Who was Harry Packard?
https://www.youtube.com/watch?v=MKyKED7UMVE
28:43 / Posted on June 29th, 2011
In 1975, the Metropolitan Museum of Art acquired more than four hundred works of Japanese art from collector Harry G. C. Packard (1914-1991), by gift and purchase. The acquisition instantly transformed the Museum into an institution boasting one of the finest collections of its kind in the West, with encyclopedic holdings from the Neolithic period through the nineteenth century. Five Thousand Years of Japanese Art: Treasures from the Packard Collection celebrates the thirty-fifth anniversary of the acquisition of the Packard Collection, showcasing its archaeological artifacts, Buddhist iconographic scrolls, ceramics, screen paintings of the Momoyama and Edo periods, and sculptures of the Heian and Kamakuraperiods.

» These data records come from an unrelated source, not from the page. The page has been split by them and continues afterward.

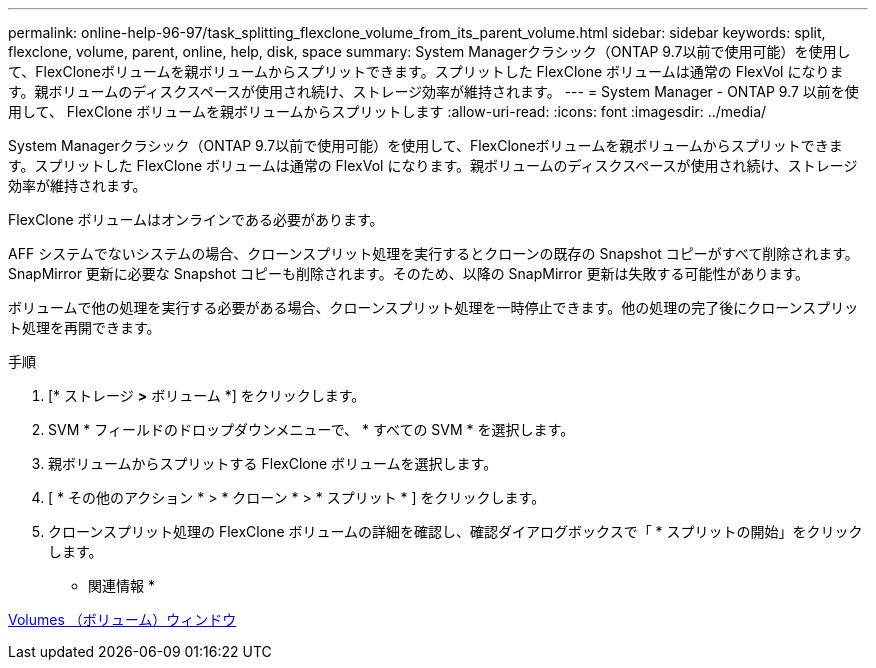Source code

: ---
permalink: online-help-96-97/task_splitting_flexclone_volume_from_its_parent_volume.html 
sidebar: sidebar 
keywords: split, flexclone, volume, parent, online, help, disk, space 
summary: System Managerクラシック（ONTAP 9.7以前で使用可能）を使用して、FlexCloneボリュームを親ボリュームからスプリットできます。スプリットした FlexClone ボリュームは通常の FlexVol になります。親ボリュームのディスクスペースが使用され続け、ストレージ効率が維持されます。 
---
= System Manager - ONTAP 9.7 以前を使用して、 FlexClone ボリュームを親ボリュームからスプリットします
:allow-uri-read: 
:icons: font
:imagesdir: ../media/


[role="lead"]
System Managerクラシック（ONTAP 9.7以前で使用可能）を使用して、FlexCloneボリュームを親ボリュームからスプリットできます。スプリットした FlexClone ボリュームは通常の FlexVol になります。親ボリュームのディスクスペースが使用され続け、ストレージ効率が維持されます。

FlexClone ボリュームはオンラインである必要があります。

AFF システムでないシステムの場合、クローンスプリット処理を実行するとクローンの既存の Snapshot コピーがすべて削除されます。SnapMirror 更新に必要な Snapshot コピーも削除されます。そのため、以降の SnapMirror 更新は失敗する可能性があります。

ボリュームで他の処理を実行する必要がある場合、クローンスプリット処理を一時停止できます。他の処理の完了後にクローンスプリット処理を再開できます。

.手順
. [* ストレージ *>* ボリューム *] をクリックします。
. SVM * フィールドのドロップダウンメニューで、 * すべての SVM * を選択します。
. 親ボリュームからスプリットする FlexClone ボリュームを選択します。
. [ * その他のアクション * > * クローン * > * スプリット * ] をクリックします。
. クローンスプリット処理の FlexClone ボリュームの詳細を確認し、確認ダイアログボックスで「 * スプリットの開始」をクリックします。


* 関連情報 *

xref:reference_volumes_window.adoc[Volumes （ボリューム）ウィンドウ]
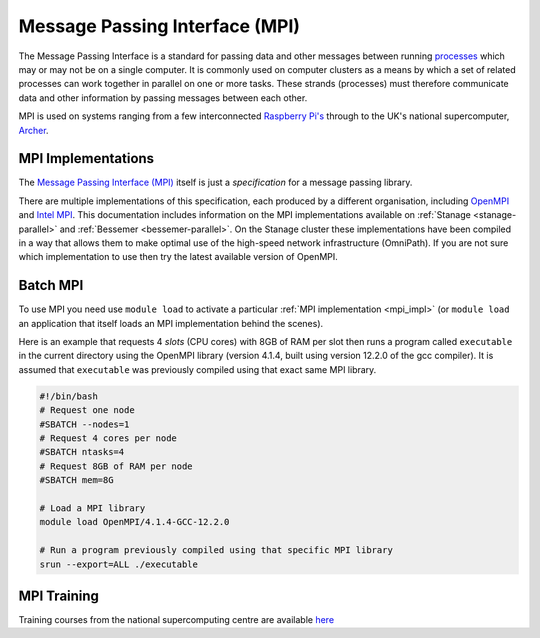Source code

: .. _parallel_MPI:

Message Passing Interface (MPI)
===============================

The Message Passing Interface is a standard for passing data and other messages between running `processes <https://en.wikipedia.org/wiki/Process_(computing)>`_ 
which may or may not be on a single computer.  
It is commonly used on computer clusters as a means by which a set of related processes can work together in parallel on one or more tasks. 
These strands (processes) must therefore communicate data and other information by passing messages between each other.

MPI is used on systems ranging from a few interconnected `Raspberry Pi's <http://thenewstack.io/installing-mpi-python-raspberry-pi-cluster-runs-docker/>`_ through to 
the UK's national supercomputer, `Archer <http://www.archer2.ac.uk/>`_.  

.. _mpi_impl:

MPI Implementations
-------------------
The `Message Passing Interface (MPI) <http://mpi-forum.org/>`_ itself is just a *specification* for a message passing library.  

There are multiple implementations of this specification, each produced by a different organisation, 
including `OpenMPI <https://www.open-mpi.org/>`_ and `Intel MPI <https://www.intel.com/content/www/us/en/developer/tools/oneapi/mpi-library.html>`_.
This documentation includes information on the MPI implementations available on :ref:`Stanage <stanage-parallel>` and :ref:`Bessemer <bessemer-parallel>`. 
On the Stanage cluster these implementations have been compiled in a way that allows them to make optimal use of the high-speed network infrastructure (OmniPath).
If you are not sure which implementation to use then try the latest available version of OpenMPI.

Batch MPI
---------
To use MPI you need use ``module load`` to activate a particular :ref:`MPI implementation <mpi_impl>` 
(or ``module load`` an application that itself loads an MPI implementation behind the scenes).

Here is an example that requests 4 *slots* (CPU cores) with 8GB of RAM per slot then runs a program called ``executable`` 
in the current directory using the OpenMPI library (version 4.1.4, built using version 12.2.0 of the gcc compiler).  
It is assumed that ``executable`` was previously compiled using that exact same MPI library.  

.. code-block:: console 

   #!/bin/bash
   # Request one node
   #SBATCH --nodes=1
   # Request 4 cores per node
   #SBATCH ntasks=4
   # Request 8GB of RAM per node
   #SBATCH mem=8G

   # Load a MPI library
   module load OpenMPI/4.1.4-GCC-12.2.0

   # Run a program previously compiled using that specific MPI library
   srun --export=ALL ./executable


MPI Training
------------
Training courses from the national supercomputing centre are available `here <https://www.archer2.ac.uk/training/courses/210000-mpi-self-service/>`_
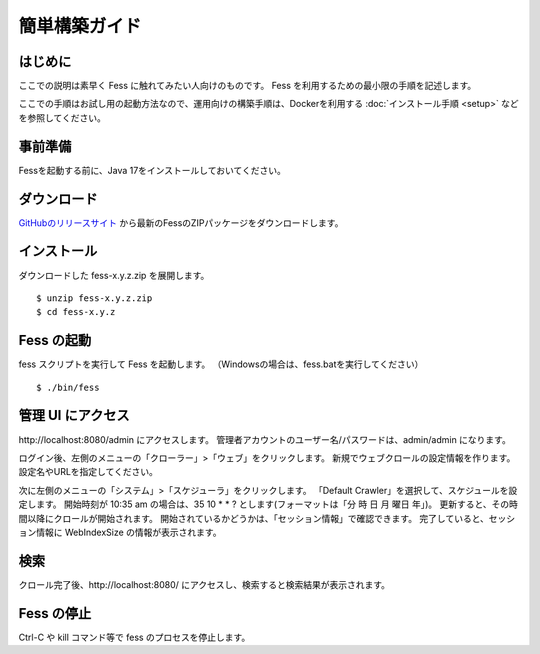 ==============
簡単構築ガイド
==============

はじめに
========

ここでの説明は素早く Fess に触れてみたい人向けのものです。
Fess を利用するための最小限の手順を記述します。

ここでの手順はお試し用の起動方法なので、運用向けの構築手順は、Dockerを利用する :doc:`インストール手順 <setup>` などを参照してください。

事前準備
========

Fessを起動する前に、Java 17をインストールしておいてください。

ダウンロード
============

`GitHubのリリースサイト <https://github.com/codelibs/fess/releases>`__ から最新のFessのZIPパッケージをダウンロードします。

インストール
============

ダウンロードした fess-x.y.z.zip を展開します。

::

    $ unzip fess-x.y.z.zip
    $ cd fess-x.y.z

Fess の起動
===========

fess スクリプトを実行して Fess を起動します。
（Windowsの場合は、fess.batを実行してください）

::

    $ ./bin/fess

管理 UI にアクセス
==================

\http://localhost:8080/admin にアクセスします。
管理者アカウントのユーザー名/パスワードは、admin/admin になります。

ログイン後、左側のメニューの「クローラー」>「ウェブ」をクリックします。
新規でウェブクロールの設定情報を作ります。
設定名やURLを指定してください。

次に左側のメニューの「システム」>「スケジューラ」をクリックします。
「Default Crawler」を選択して、スケジュールを設定します。
開始時刻が 10:35 am の場合は、35 10 \* \* ? とします(フォーマットは「分 時 日 月 曜日 年」)。
更新すると、その時間以降にクロールが開始されます。
開始されているかどうかは、「セッション情報」で確認できます。
完了していると、セッション情報に WebIndexSize の情報が表示されます。

検索
====

クロール完了後、\http://localhost:8080/ にアクセスし、検索すると検索結果が表示されます。

Fess の停止
===========

Ctrl-C や kill コマンド等で fess のプロセスを停止します。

1975, says Julia Meech, "was the year of Japan at the Met"—in fact, to pay for the Packard acquisition, each of the other curatorial departments at the Museum had to be convinced to put their own acquisitions on hold for years. What was so incredibly important about these artworks? In Meech's description of Packard's sometimes-controversial creation of his collection, she tells the stories of his fascinating life and adventures at the nexus of two worlds.